Card Check: Binding Arbitration Invites Trouble

By April 29, 2007Labor Unions

More excellent work comes from the Heritage Foundation’s James Sherk on the spuriously named Employee Free Choice Act. While most attention has gone toward the bill’s anti-democratic provisions, i.e., the elimination of employee secret-ballot elections during organizing campaigns, the bill’s requirement for binding arbitration also devastates free association and employee choice. In his latest white paper, “Binding Arbitration Could Force Workers into Underfunded Pension,” Sherk argues that union leaders would be motivated by the desire to bringing new employees — i.e., additional cash flow — into underfunded multiemployer pension funds.
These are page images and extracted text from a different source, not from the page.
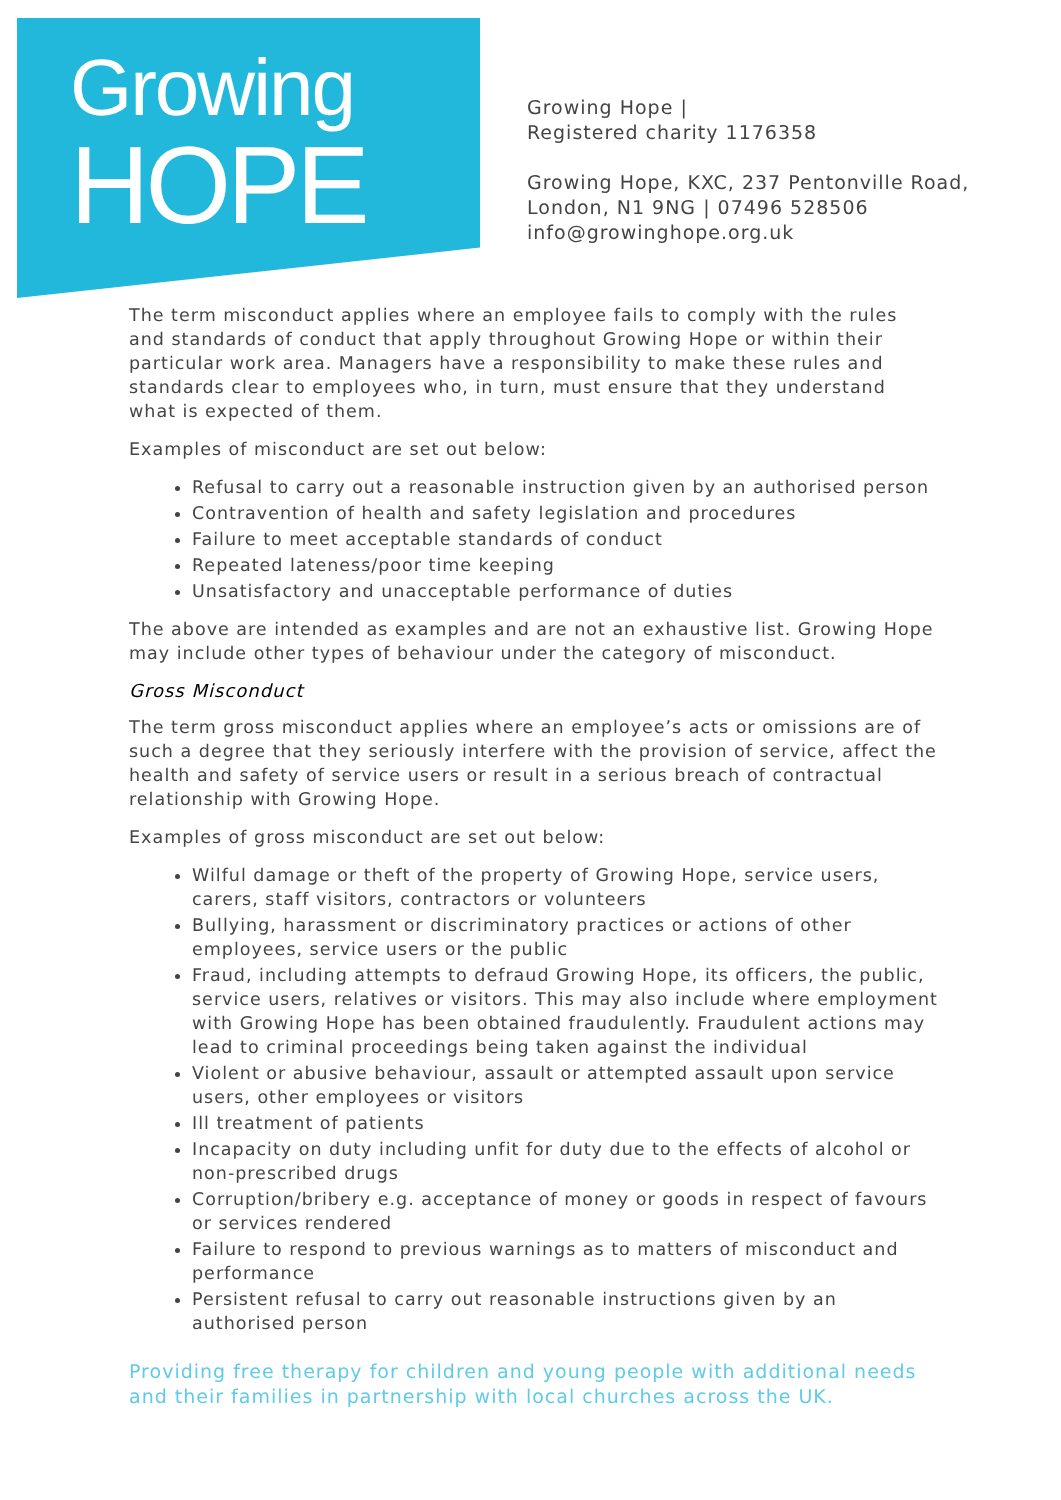Growing
HOPE
Growing Hope |
Registered charity 1176358
Growing Hope, KXC, 237 Pentonville Road,
London, N1 9NG | 07496 528506
info@growinghope.org.uk
The term misconduct applies where an employee fails to comply with the rules and standards of conduct that apply throughout Growing Hope or within their particular work area. Managers have a responsibility to make these rules and standards clear to employees who, in turn, must ensure that they understand what is expected of them.
Examples of misconduct are set out below:
Refusal to carry out a reasonable instruction given by an authorised person
Contravention of health and safety legislation and procedures
Failure to meet acceptable standards of conduct
Repeated lateness/poor time keeping
Unsatisfactory and unacceptable performance of duties
The above are intended as examples and are not an exhaustive list. Growing Hope may include other types of behaviour under the category of misconduct.
Gross Misconduct
The term gross misconduct applies where an employee’s acts or omissions are of such a degree that they seriously interfere with the provision of service, affect the health and safety of service users or result in a serious breach of contractual relationship with Growing Hope.
Examples of gross misconduct are set out below:
Wilful damage or theft of the property of Growing Hope, service users, carers, staff visitors, contractors or volunteers
Bullying, harassment or discriminatory practices or actions of other employees, service users or the public
Fraud, including attempts to defraud Growing Hope, its officers, the public, service users, relatives or visitors. This may also include where employment with Growing Hope has been obtained fraudulently. Fraudulent actions may lead to criminal proceedings being taken against the individual
Violent or abusive behaviour, assault or attempted assault upon service users, other employees or visitors
Ill treatment of patients
Incapacity on duty including unfit for duty due to the effects of alcohol or non-prescribed drugs
Corruption/bribery e.g. acceptance of money or goods in respect of favours or services rendered
Failure to respond to previous warnings as to matters of misconduct and performance
Persistent refusal to carry out reasonable instructions given by an authorised person
Providing free therapy for children and young people with additional needs and their families in partnership with local churches across the UK.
Congress should reject the idea of forcing workers into binding arbitration because it would put millions of American’s retirement security at risk. Unaccountable government arbitrators could force newly organized workers into severely underfunded multiemployer pension plans. Employers’ retirement contributions would shore up union finances, rather than provide for their workers’ retirements. It is understandable that unions support binding arbitration, but Congress should not give into their demands.

As New York attorney Seth Borden notes, the Employee Free Choice Act would seem to be a good topic to explore with Democratic presidential candidates, who have all endorsed the legislation, but the issue did not arise during last week’s debate.

Indeed, advocates actively avoid addressing the bill’s antidemocratic substance. Take a look at the argument in this L.A. Times op-ed by Nelson Lichtenstein, director of the Center for the Study of Work, Labor and Democracy at UC Santa Barbara.

(If) a Democrat is elected the next president and signs the bill, the first progressive reform of U.S. labor law in decades may give trade unionists a real shot at organizing millions of workers now consigned to union-free purgatory. The act would greatly diminish opportunities for managerial intimidation during organizing campaigns by allowing workers to join a union simply by signing a card. And the act would impose stiff financial penalties on anti-union employers who break the law. This “card check,” as it is known, may be a viable alternative to the employer-dominated elections currently conducted by the National Labor Relations Board.

But Lichtenstein doesn’t say what the bill does away with, does he? No mention of the loss of secret-ballot elections, insulated from direct coercion. And why is that?

According to a new poll reported by the Coalition for a Democratic Workplace, nine out of 10 union employees want to protect the private ballot election and 80 percent of union households oppose this legislation.

That’s from Alvin M. Bargas, president of the Pelican Chapter, Associated Builders and Contractors Inc., in Louisiana.

Good rule of thumb: Legislation warrants suspicion when its supporters don’t want to talk about it in honest, open terms.